**Task goal**
Can you reproduce the text of each row below word for word, leaving the pictures out of your answer?

(Record extracts begins)

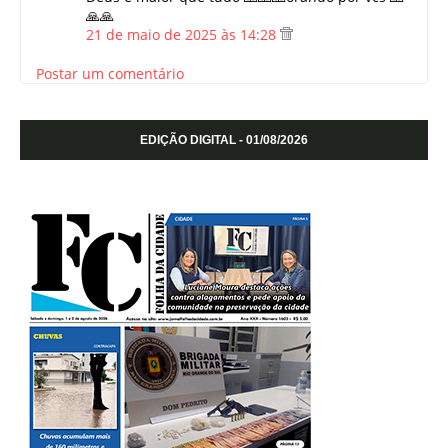
🙏🙏
21 de maio de 2025 às 14:28
Postar um comentário
EDIÇÃO DIGITAL - 01/08/2026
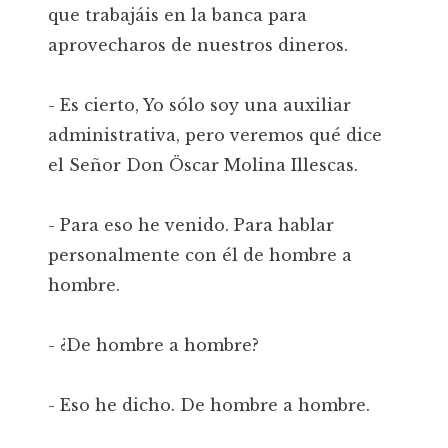
que trabajáis en la banca para
aprovecharos de nuestros dineros.
- Es cierto, Yo sólo soy una auxiliar
administrativa, pero veremos qué dice
el Señor Don Öscar Molina Illescas.
- Para eso he venido. Para hablar
personalmente con él de hombre a
hombre.
- ¿De hombre a hombre?
- Eso he dicho. De hombre a hombre.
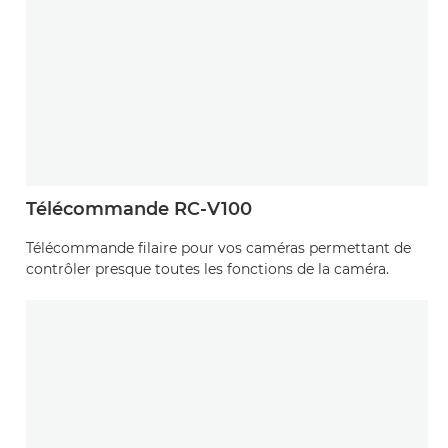
Télécommande RC-V100
Télécommande filaire pour vos caméras permettant de
contrôler presque toutes les fonctions de la caméra.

(Record extracts ends)

**Answer section**
🙏🙏
21 de maio de 2025 às 14:28
Postar um comentário
EDIÇÃO DIGITAL - 01/08/2026
que trabajáis en la banca para
aprovecharos de nuestros dineros.
- Es cierto, Yo sólo soy una auxiliar
administrativa, pero veremos qué dice
el Señor Don Öscar Molina Illescas.
- Para eso he venido. Para hablar
personalmente con él de hombre a
hombre.
- ¿De hombre a hombre?
- Eso he dicho. De hombre a hombre.
Télécommande RC-V100
Télécommande filaire pour vos caméras permettant de
contrôler presque toutes les fonctions de la caméra.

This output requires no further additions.